Tuesday, October 18, 2011
It was an ordinary day in January of 2009 when I went for my annual mammogram. I sat with a friend in the waiting room - he was there for blood work and we ran into each other by chance - and we passed the time of day. It was a day like any other. But then a few days later everything changed. I got the call. Not only did they want me to come back for another mammogram, they wanted me to come to the hospital for it, and also scheduled me for a sonogram at the same time. I knew then it was what we all fear.
A week later I had gone through another mammo, a sono, and had spoken to the radiologist who confirmed my fears. I saw a breast surgeon a few days later. What I remember most from those days the fear. There's something about the unknown that is way more frightening than what we already know to be true. I spent the next weeks wondering if I would live another year, another 6 months, to my next birthday...there were so many questions. I hated the unknown. ((At least when I know what I'm dealing with I can work on a plan - formulate an action - mentally deal with it all.) But for awhile I had to wait. There were more tests - too many to remember - and I sometimes felt like a petri dish under a microscope. Those were difficult days.
It was March before I had some of the answers, and even later to find some of the others. I underwent an entire day in the operating room, having first a mastectomy and then a reconstruction done all at the same time. The lymph nodes were clean - a big answer! But still, they recommended chemotherapy and in May I began the regimen that would define my life for the following months. It was October before I began to feel good again and December before I could stop wearing wigs. It was another year before I felt like myself completely.

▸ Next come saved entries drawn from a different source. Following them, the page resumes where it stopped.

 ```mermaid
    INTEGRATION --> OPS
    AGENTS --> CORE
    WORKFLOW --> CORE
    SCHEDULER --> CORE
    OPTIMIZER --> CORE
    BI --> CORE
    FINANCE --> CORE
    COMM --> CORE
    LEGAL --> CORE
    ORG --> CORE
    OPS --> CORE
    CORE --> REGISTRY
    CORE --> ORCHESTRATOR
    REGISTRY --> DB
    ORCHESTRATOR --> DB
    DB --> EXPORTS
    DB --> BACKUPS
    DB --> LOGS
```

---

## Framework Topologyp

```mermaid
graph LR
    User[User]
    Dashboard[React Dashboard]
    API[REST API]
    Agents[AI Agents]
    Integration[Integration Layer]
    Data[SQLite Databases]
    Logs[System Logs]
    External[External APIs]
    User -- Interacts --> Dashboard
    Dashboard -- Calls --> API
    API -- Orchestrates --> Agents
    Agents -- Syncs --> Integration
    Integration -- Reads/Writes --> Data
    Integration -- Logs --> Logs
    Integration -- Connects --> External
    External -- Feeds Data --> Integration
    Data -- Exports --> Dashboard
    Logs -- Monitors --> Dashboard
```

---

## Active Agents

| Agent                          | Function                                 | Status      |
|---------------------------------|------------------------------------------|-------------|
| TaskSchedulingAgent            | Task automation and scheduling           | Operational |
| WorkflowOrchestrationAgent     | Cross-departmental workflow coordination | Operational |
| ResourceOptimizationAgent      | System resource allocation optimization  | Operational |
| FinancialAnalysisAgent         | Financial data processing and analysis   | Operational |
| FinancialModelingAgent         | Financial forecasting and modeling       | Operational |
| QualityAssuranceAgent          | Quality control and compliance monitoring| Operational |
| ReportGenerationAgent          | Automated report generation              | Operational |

In January it will be three years since that initial mammogram, and this month, this breast cancer awareness month, I feel compelled to share my story and say this: please, please, please do not neglect yourself! Not only women, but 1% of breast cancer patients are men. Everyone please take a few minutes to do a self-exam, and women, without hesitation, I beg you to get a mammogram every year. My cancer would not have been found without that mammo because it could not be felt, and I would probably not be here today had I not had mine done.
I hated going through cancer treatment and I hate having cancer hanging over my head. But I love the new appreciation for life that my cancer has given to me. I feel as though in some ways I've lived more in the past two years than I had my entire life before. Every sunrise is more beautiful, every full moon more spectacular, every fire at the beach, and every hug from a loved one is more appreciated now than ever before. And I smile a lot more too. It's difficult to regret anything that brings that kind of joy to life.
But I don't wish cancer on anyone and hope anyone who reads this will either encourage the people they love, or make sure they themselves, schedule a mammogram. It could save your life too!